- Belgica Mountains Location within Antarctica

Highest point
- Coordinates: 72°35′S 31°15′E﻿ / ﻿72.583°S 31.250°E

Geography
- Continent: Antarctica
- Region(s): Queen Maud Land, Eastern Antarctica

= Belgica Mountains =

Chain of mountains in Queen Maud Land, Antarctica

Belgica Mountains is an isolated chain of mountains about 10 mi long, standing 60 mi east-southeast of the Sor Rondane Mountains in Queen Maud Land, in the Antarctic. The chain was discovered by the Belgian Antarctic Expedition (1957-1958) under Gaston de Gerlache, and named after the ship Belgica, commanded by his father, Lt. Adrien de Gerlache, leader of the Belgian Antarctic Expedition of 1897–99.

== List of mountains ==
- Mount Bastin - 2000 m
A mountain standing 1 nautical mile (1.9 km) north of Mount Perov. Discovered by the Belgian Antarctic Expedition who named it for Captain Frank Bastin, who assisted in the scientific preparation of the expedition.
- Mount Boë - 2520 m
A mountain standing 1 nautical mile (1.9 km) northeast of Mount Victor. Discovered by the Belgian Antarctic Expedition, 1957–58, under G. de Gerlache, who named it for Captain Sigmund Boë, commander of the ship Polarhav, which transported the expedition.
- Mount Brouwer - 2460 m
A mountain between Mount Hoge and Mount Launoit. Discovered by the Belgian Antarctic Expedition, 1957–58, who named it for Carl de Brouwer, a patron of the expedition.
- Mount Gillet - 2460 m
A mountain standing just north of Mount Van der Essen. Discovered by the Belgian Antarctic Expedition, 1957–58, who named it for Charles Gillet, a patron of the expedition.
- Mount Hoge - 2480 m
A mountain between Mount Van der Essen and Mount Brouwer.
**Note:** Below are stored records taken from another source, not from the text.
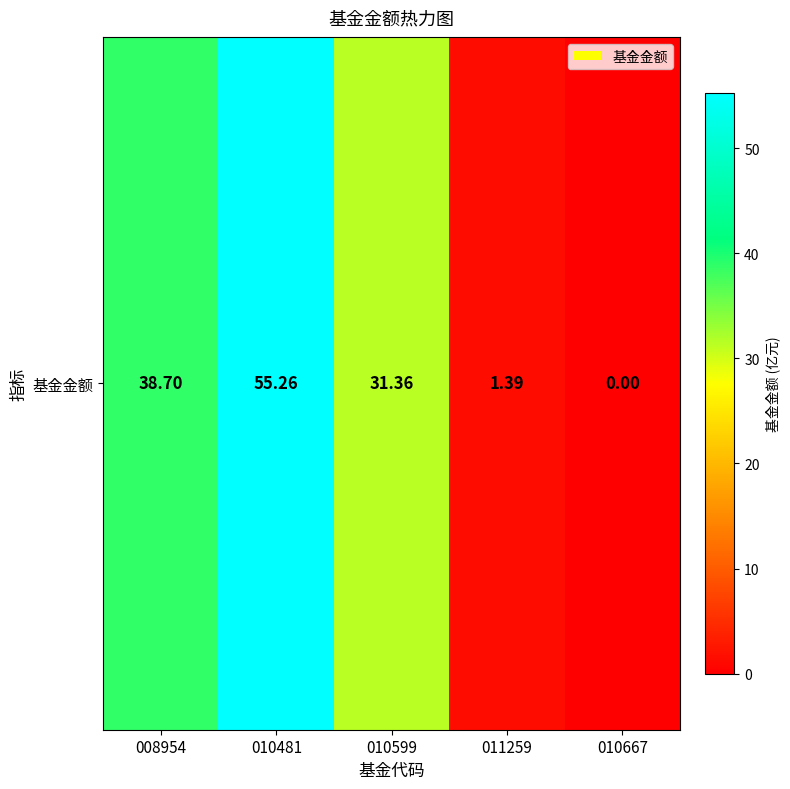

Count the number of values greater than 31.

3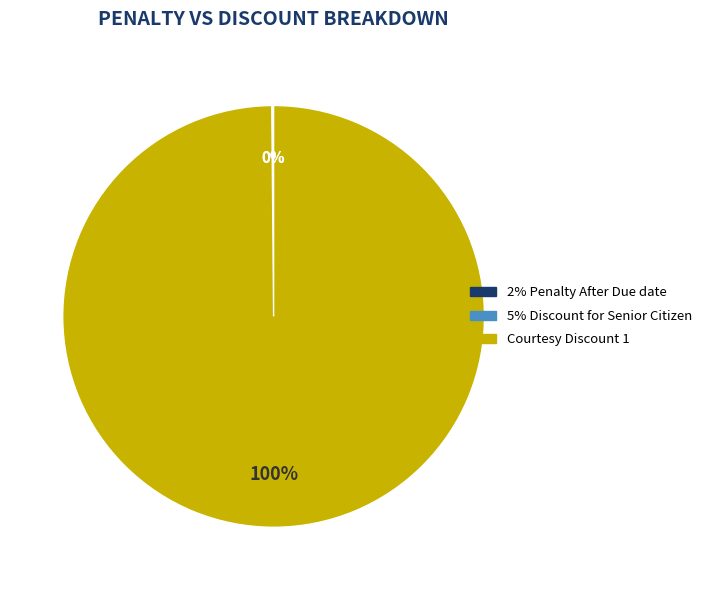

Which category accounts for the majority?

Courtesy Discount 1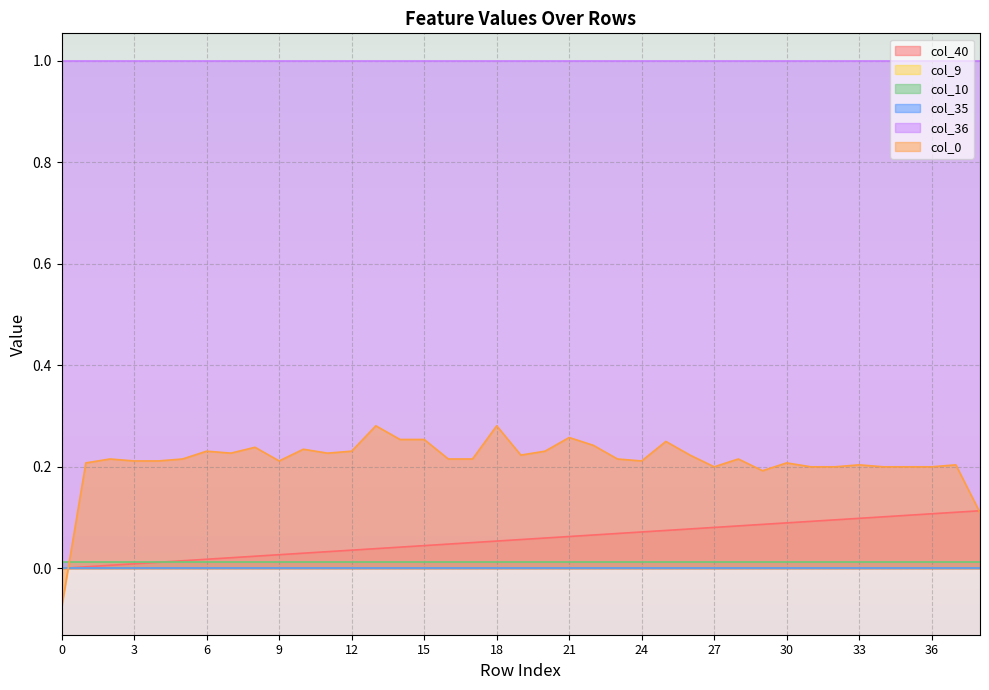

The value of col_0 at 30 is 0.3. True or false?

False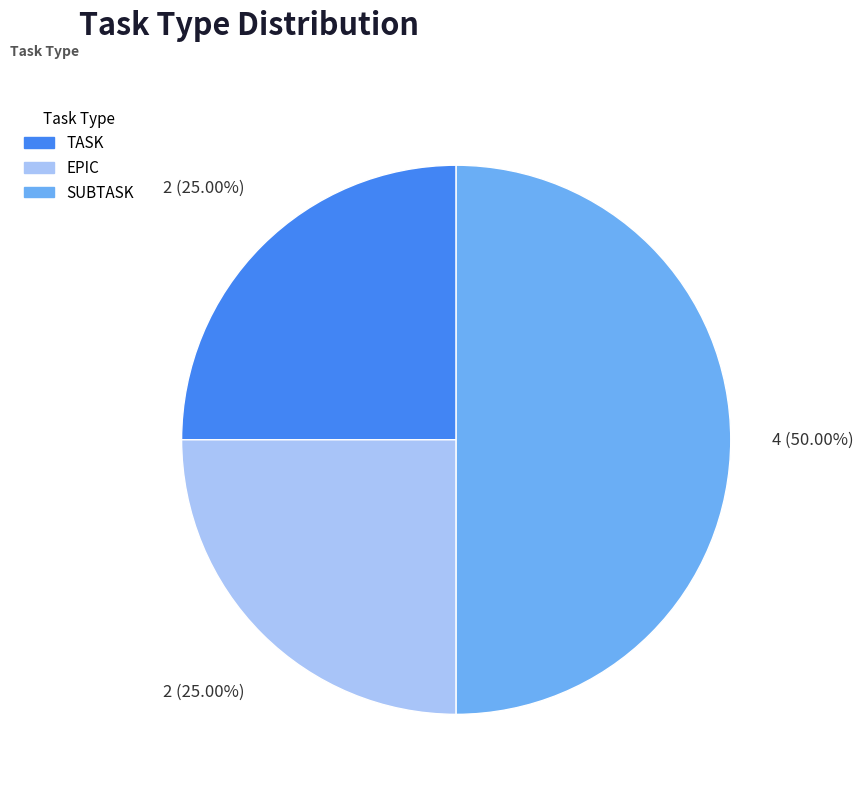

Which slice is the largest?

SUBTASK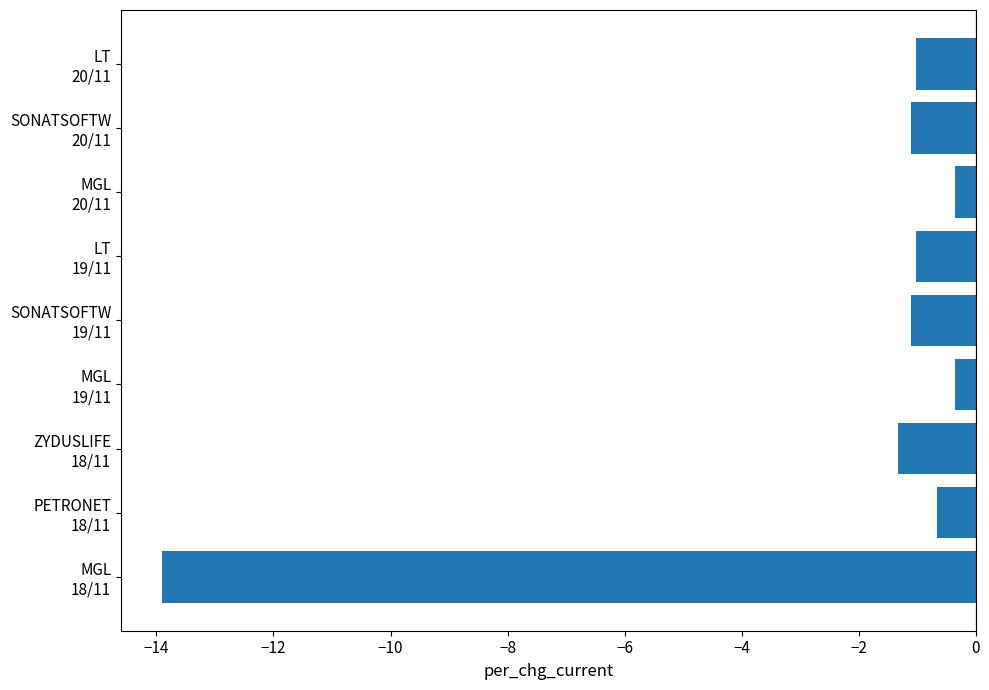

How many data points does each series have?

9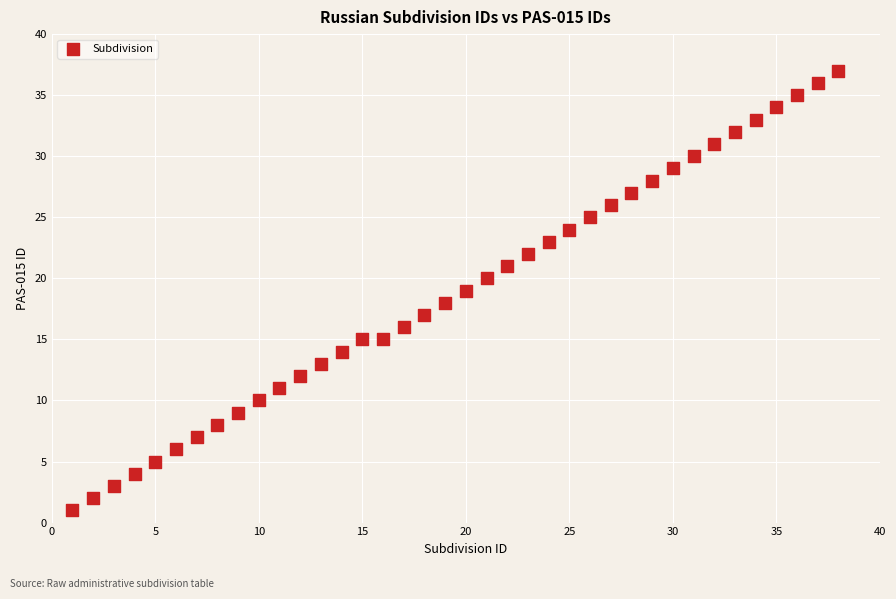

What is the range of Y values (max minus min)?

36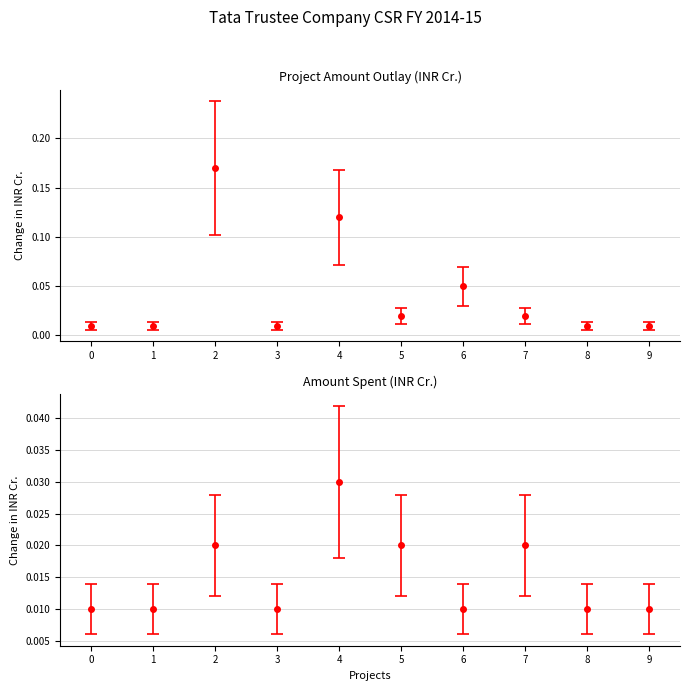

True or false: Amount Spent (INR Cr.) and Project Amount Outlay (INR Cr.) cross at least once.

False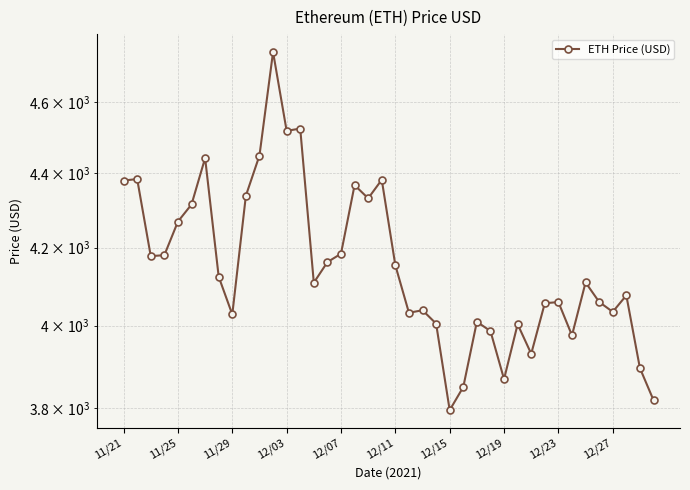

How many values are below 4109?

19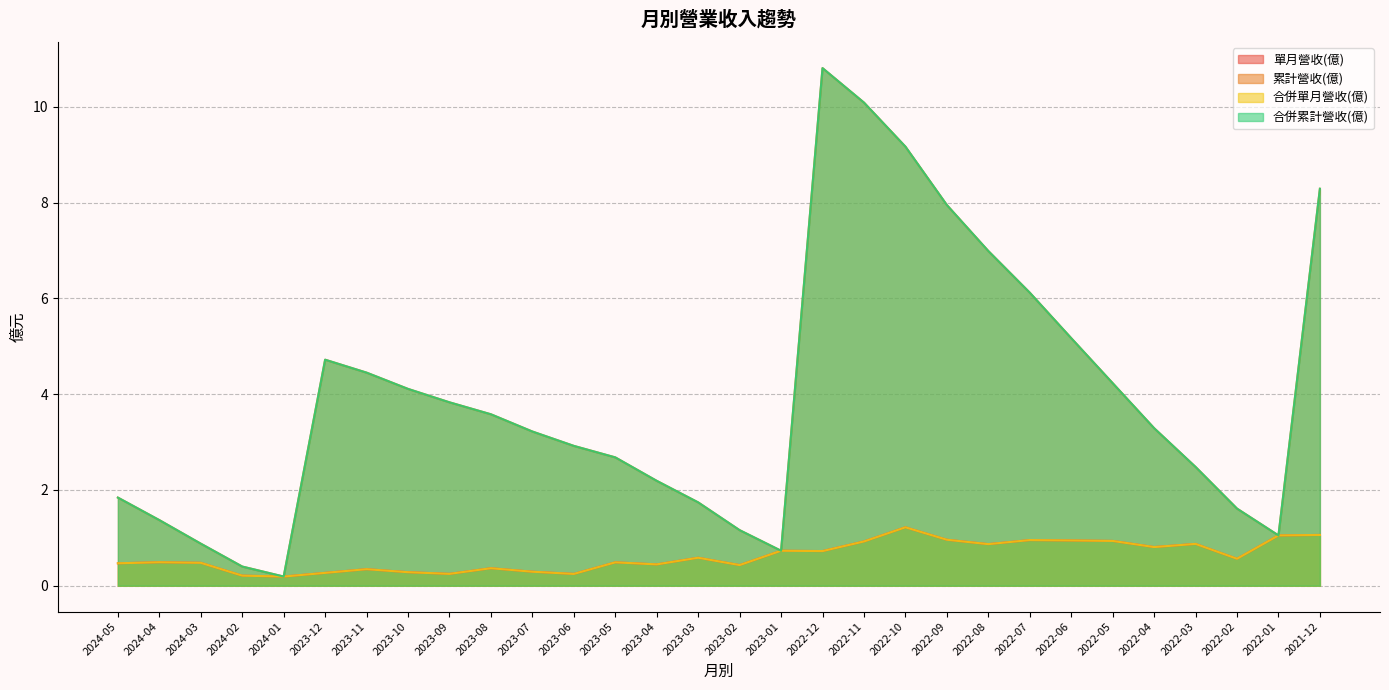

Which series has the widest spread of values?

累計營收(億)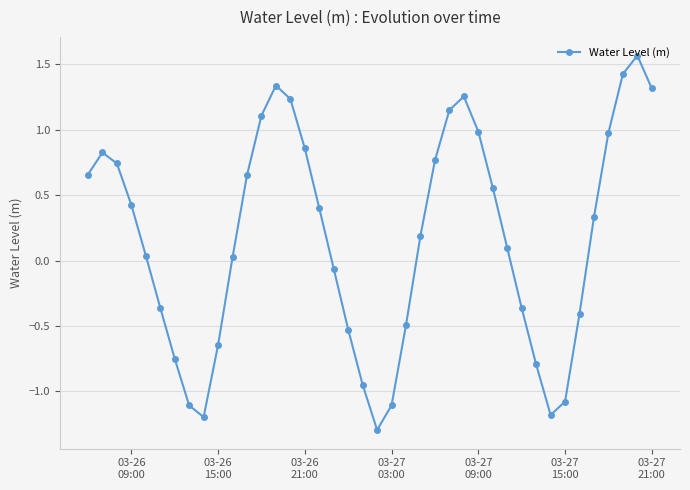

What is the value of the 24th point from the left?

0.2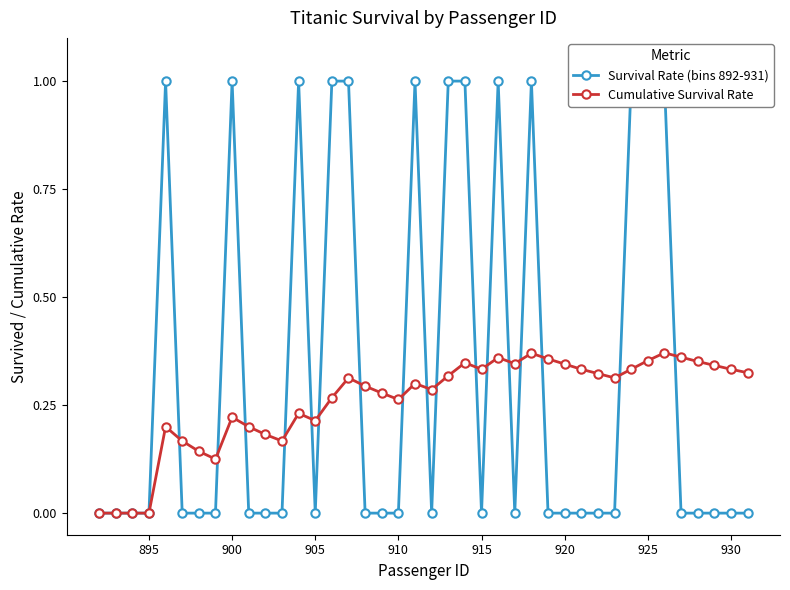

True or false: Survival Rate (bins 892-931) has more than 0 points higher than both neighbors.

True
Discovered by the Belgian Antarctic Expedition, 1957–58, who named it for Edmond Hoge, member of the scientific committee of the expedition.
- Mount Imbert - 2495 m
A mountain standing close northeast of Mount Launoit in the east part of the mountain range. Discovered by the Belgian Antarctic Expedition, 1957–58, who named it for Bertrand Imbert, leader of the French Antarctic Expedition, 1956–57.
- Mount Launoit - 2470 m
A mountain between Mount Brouwer and Mount Imbert. Discovered by the Belgian Antarctic Expedition, 1958–59, who named it for Count de Launoit, President of the BRUFINA Society which gave financial assistance to the expedition.
- Mount Limburg Stirum - 2350 m
A mountain standing on the east side of Norsk Polarinstitutt Glacier and 1 nmi north of Mount Boë. It was discovered by the Belgian Antarctic Expedition, 1957–58, under G. de Gerlache, who named it for Count Charles of Limburg Stirum, a patron of the expedition.
- Mount Perov - 2380 m
A mountain just west of the terminus of Norsk Polarinstitutt Glacier. Discovered by the Belgian Antarctic Expedition, 1957–58, who named it for Commander V. Perov, Soviet pilot who came to the aid of four members of the Belgian Antarctic Expedition in December 1958.
- Mount Van Mieghem - 2450 m
A mountain standing 1 mi south of Mount Perov. Discovered by the Belgian Antarctic Expedition, 1957–58, who named it for Prof. Jacques Van Mieghem, president of the scientific committee of the expedition.
- Mount Van der Essen - 2525 m
A mountain just south of Mount Gillet. Discovered by the Belgian Antarctic Expedition, 1957–58, who named it for Alfred Van der Essen, director at the Ministry of Foreign Affairs and a patron of the expedition.
- Mount Victor - 2590 m
A mountain between Mount Van Mieghem and Mount Boe. It was discovered by the Belgian Antarctic Expedition, 1957–58, who named it for the French polar explorer Paul-Émile Victor, a counselor of the expedition.